* [Exercise details]
Repeat every line of the items below with no changes at all.

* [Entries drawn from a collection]

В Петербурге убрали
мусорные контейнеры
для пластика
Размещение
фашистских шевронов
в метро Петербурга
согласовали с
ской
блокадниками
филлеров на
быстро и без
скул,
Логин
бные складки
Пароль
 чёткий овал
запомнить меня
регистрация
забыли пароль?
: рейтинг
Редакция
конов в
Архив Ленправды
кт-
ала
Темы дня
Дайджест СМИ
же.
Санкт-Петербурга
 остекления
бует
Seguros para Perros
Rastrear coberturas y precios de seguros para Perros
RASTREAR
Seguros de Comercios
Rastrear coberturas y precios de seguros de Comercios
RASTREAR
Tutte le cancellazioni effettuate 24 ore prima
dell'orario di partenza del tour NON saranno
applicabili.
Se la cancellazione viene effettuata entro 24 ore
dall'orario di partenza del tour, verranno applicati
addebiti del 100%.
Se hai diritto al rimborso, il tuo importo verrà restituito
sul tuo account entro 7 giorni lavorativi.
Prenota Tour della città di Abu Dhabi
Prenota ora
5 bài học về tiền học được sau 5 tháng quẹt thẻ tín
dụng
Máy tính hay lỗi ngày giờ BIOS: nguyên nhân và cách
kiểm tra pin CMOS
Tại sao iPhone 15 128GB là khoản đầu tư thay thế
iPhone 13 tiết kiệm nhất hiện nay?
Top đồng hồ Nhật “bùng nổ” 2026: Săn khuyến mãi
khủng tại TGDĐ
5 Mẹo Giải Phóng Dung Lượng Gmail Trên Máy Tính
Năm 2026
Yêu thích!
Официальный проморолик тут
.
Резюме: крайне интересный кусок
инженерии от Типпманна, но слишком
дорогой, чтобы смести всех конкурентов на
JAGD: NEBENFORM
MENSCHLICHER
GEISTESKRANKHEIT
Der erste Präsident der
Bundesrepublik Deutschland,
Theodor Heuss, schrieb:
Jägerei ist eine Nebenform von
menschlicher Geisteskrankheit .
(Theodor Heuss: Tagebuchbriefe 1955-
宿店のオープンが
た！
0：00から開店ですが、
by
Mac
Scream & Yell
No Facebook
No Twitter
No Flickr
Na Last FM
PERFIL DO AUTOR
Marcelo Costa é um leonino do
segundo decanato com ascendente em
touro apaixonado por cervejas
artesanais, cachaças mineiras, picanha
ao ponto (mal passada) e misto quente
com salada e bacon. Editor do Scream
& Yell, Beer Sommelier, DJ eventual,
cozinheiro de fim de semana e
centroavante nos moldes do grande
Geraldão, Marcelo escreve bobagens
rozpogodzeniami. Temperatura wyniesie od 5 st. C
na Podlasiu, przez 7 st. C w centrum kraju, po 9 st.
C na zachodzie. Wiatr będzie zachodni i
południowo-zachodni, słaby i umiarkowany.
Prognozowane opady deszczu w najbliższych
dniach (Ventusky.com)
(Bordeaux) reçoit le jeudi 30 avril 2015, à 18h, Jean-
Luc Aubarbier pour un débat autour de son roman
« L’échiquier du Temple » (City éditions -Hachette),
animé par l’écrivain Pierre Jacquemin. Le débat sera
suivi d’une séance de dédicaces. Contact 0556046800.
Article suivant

* [Result for this exercise]
В Петербурге убрали
мусорные контейнеры
для пластика
Размещение
фашистских шевронов
в метро Петербурга
согласовали с
ской
блокадниками
филлеров на
быстро и без
скул,
Логин
бные складки
Пароль
 чёткий овал
запомнить меня
регистрация
забыли пароль?
: рейтинг
Редакция
конов в
Архив Ленправды
кт-
ала
Темы дня
Дайджест СМИ
же.
Санкт-Петербурга
 остекления
бует
Seguros para Perros
Rastrear coberturas y precios de seguros para Perros
RASTREAR
Seguros de Comercios
Rastrear coberturas y precios de seguros de Comercios
RASTREAR
Tutte le cancellazioni effettuate 24 ore prima
dell'orario di partenza del tour NON saranno
applicabili.
Se la cancellazione viene effettuata entro 24 ore
dall'orario di partenza del tour, verranno applicati
addebiti del 100%.
Se hai diritto al rimborso, il tuo importo verrà restituito
sul tuo account entro 7 giorni lavorativi.
Prenota Tour della città di Abu Dhabi
Prenota ora
5 bài học về tiền học được sau 5 tháng quẹt thẻ tín
dụng
Máy tính hay lỗi ngày giờ BIOS: nguyên nhân và cách
kiểm tra pin CMOS
Tại sao iPhone 15 128GB là khoản đầu tư thay thế
iPhone 13 tiết kiệm nhất hiện nay?
Top đồng hồ Nhật “bùng nổ” 2026: Săn khuyến mãi
khủng tại TGDĐ
5 Mẹo Giải Phóng Dung Lượng Gmail Trên Máy Tính
Năm 2026
Yêu thích!
Официальный проморолик тут
.
Резюме: крайне интересный кусок
инженерии от Типпманна, но слишком
дорогой, чтобы смести всех конкурентов на
JAGD: NEBENFORM
MENSCHLICHER
GEISTESKRANKHEIT
Der erste Präsident der
Bundesrepublik Deutschland,
Theodor Heuss, schrieb:
Jägerei ist eine Nebenform von
menschlicher Geisteskrankheit .
(Theodor Heuss: Tagebuchbriefe 1955-
宿店のオープンが
た！
0：00から開店ですが、
by
Mac
Scream & Yell
No Facebook
No Twitter
No Flickr
Na Last FM
PERFIL DO AUTOR
Marcelo Costa é um leonino do
segundo decanato com ascendente em
touro apaixonado por cervejas
artesanais, cachaças mineiras, picanha
ao ponto (mal passada) e misto quente
com salada e bacon. Editor do Scream
& Yell, Beer Sommelier, DJ eventual,
cozinheiro de fim de semana e
centroavante nos moldes do grande
Geraldão, Marcelo escreve bobagens
rozpogodzeniami. Temperatura wyniesie od 5 st. C
na Podlasiu, przez 7 st. C w centrum kraju, po 9 st.
C na zachodzie. Wiatr będzie zachodni i
południowo-zachodni, słaby i umiarkowany.
Prognozowane opady deszczu w najbliższych
dniach (Ventusky.com)
(Bordeaux) reçoit le jeudi 30 avril 2015, à 18h, Jean-
Luc Aubarbier pour un débat autour de son roman
« L’échiquier du Temple » (City éditions -Hachette),
animé par l’écrivain Pierre Jacquemin. Le débat sera
suivi d’une séance de dédicaces. Contact 0556046800.
Article suivant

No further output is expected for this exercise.